→ **Input**

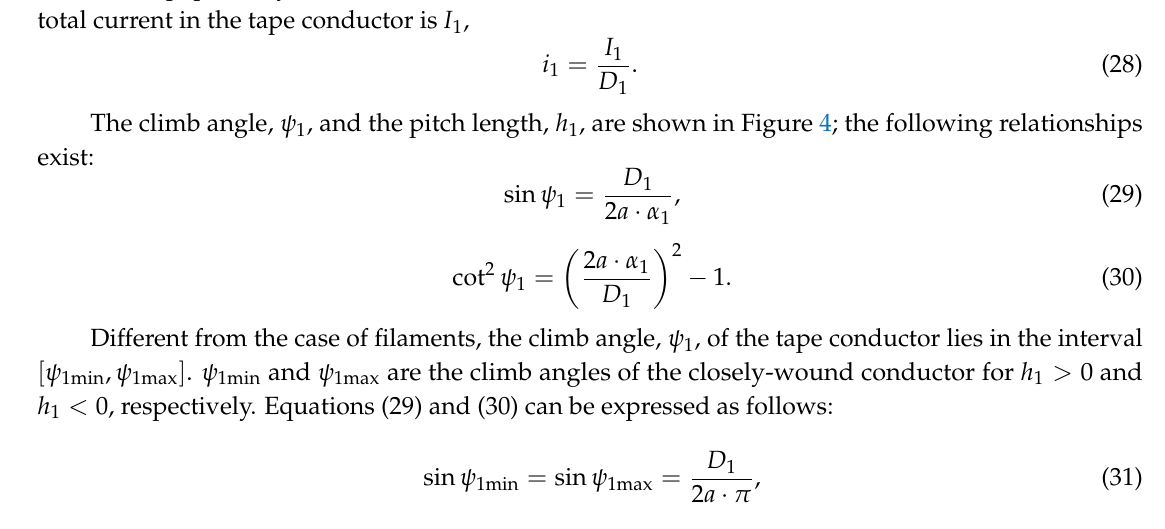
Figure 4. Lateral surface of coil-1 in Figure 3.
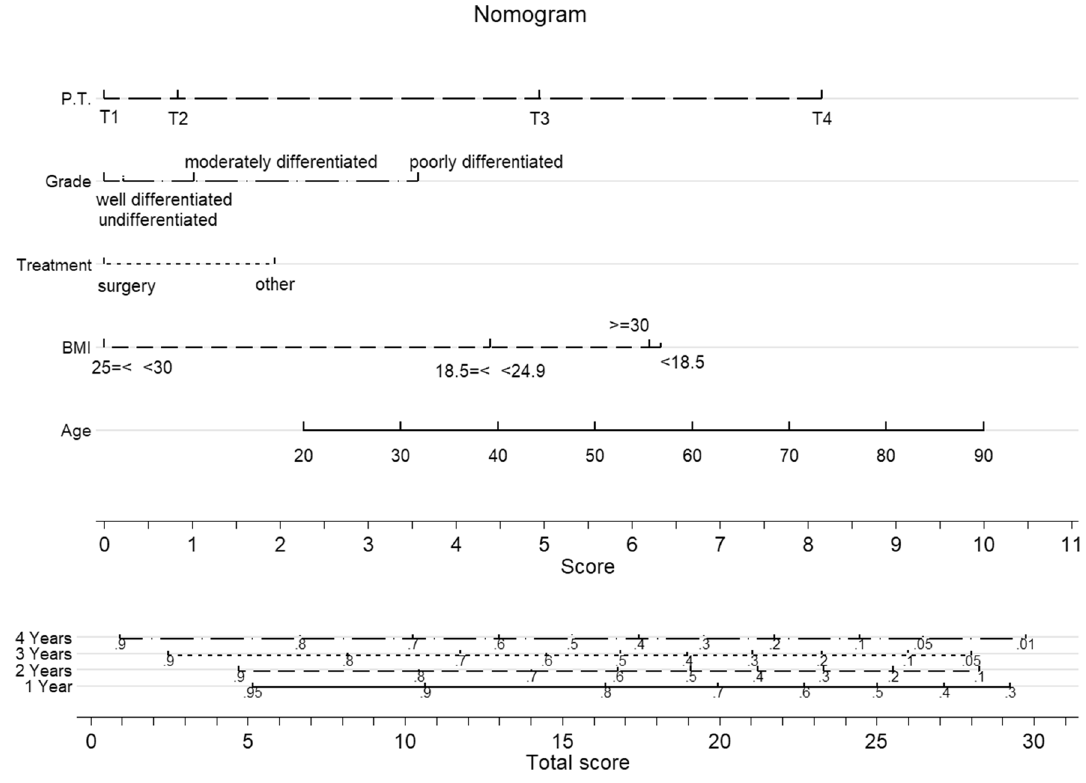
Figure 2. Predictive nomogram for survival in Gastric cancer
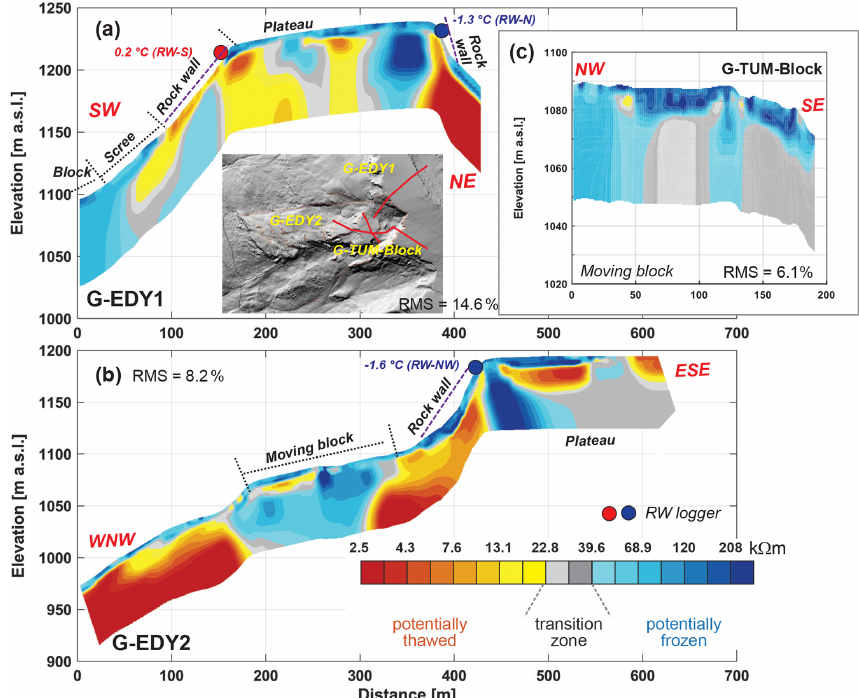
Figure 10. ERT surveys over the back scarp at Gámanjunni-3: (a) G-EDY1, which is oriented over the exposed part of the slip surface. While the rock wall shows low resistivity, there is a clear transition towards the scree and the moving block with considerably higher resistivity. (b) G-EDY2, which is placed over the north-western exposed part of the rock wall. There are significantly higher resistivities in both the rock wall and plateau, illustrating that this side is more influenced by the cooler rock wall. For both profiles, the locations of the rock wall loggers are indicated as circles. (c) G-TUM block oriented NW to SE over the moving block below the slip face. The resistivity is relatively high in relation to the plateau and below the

...

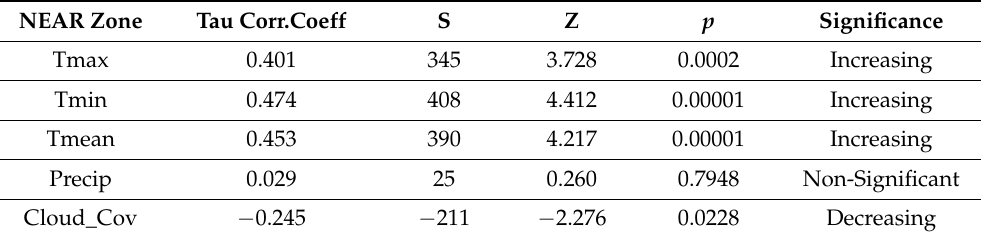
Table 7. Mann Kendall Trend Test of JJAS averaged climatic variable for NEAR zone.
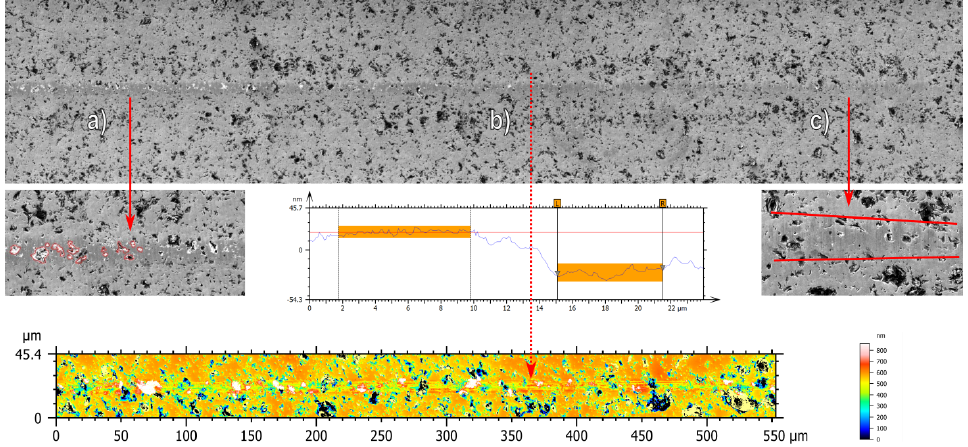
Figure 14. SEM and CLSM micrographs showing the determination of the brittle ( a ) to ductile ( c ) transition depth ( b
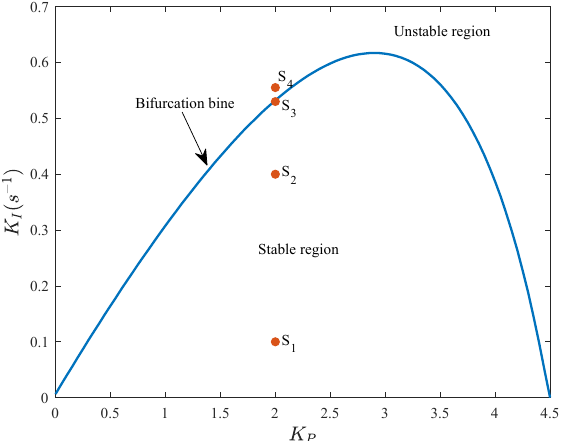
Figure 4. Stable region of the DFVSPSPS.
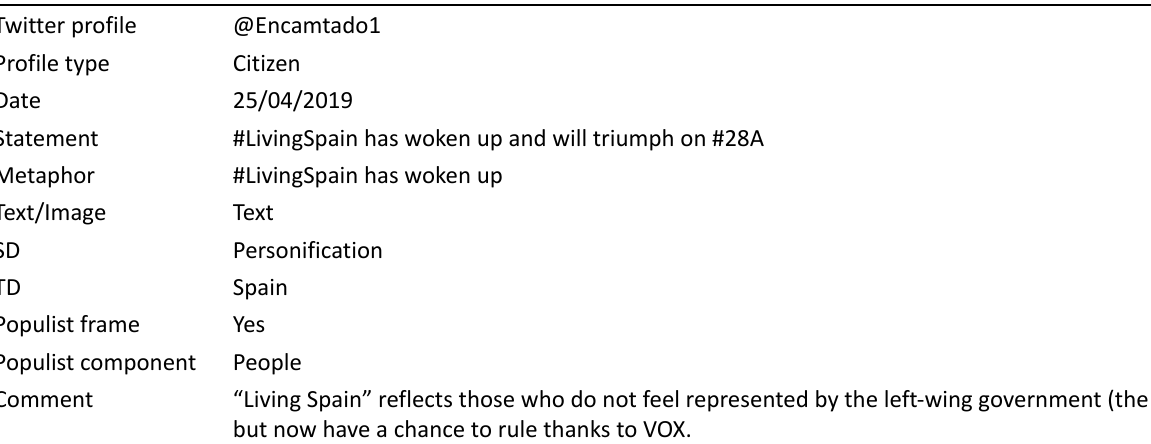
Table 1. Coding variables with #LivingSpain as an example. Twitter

* * *

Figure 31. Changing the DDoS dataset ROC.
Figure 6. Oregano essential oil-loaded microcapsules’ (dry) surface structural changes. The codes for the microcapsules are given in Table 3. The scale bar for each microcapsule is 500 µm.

→ **Task item**
Respond with the exact lines above running from the one containing "Figure 4. Lateral" to the one containing "Figure 2. Predictive", both ends kept and no pictures included.

→ **Task result**
Figure 4. Lateral surface of coil-1 in Figure 3.
Figure 2. Predictive nomogram for survival in Gastric cancer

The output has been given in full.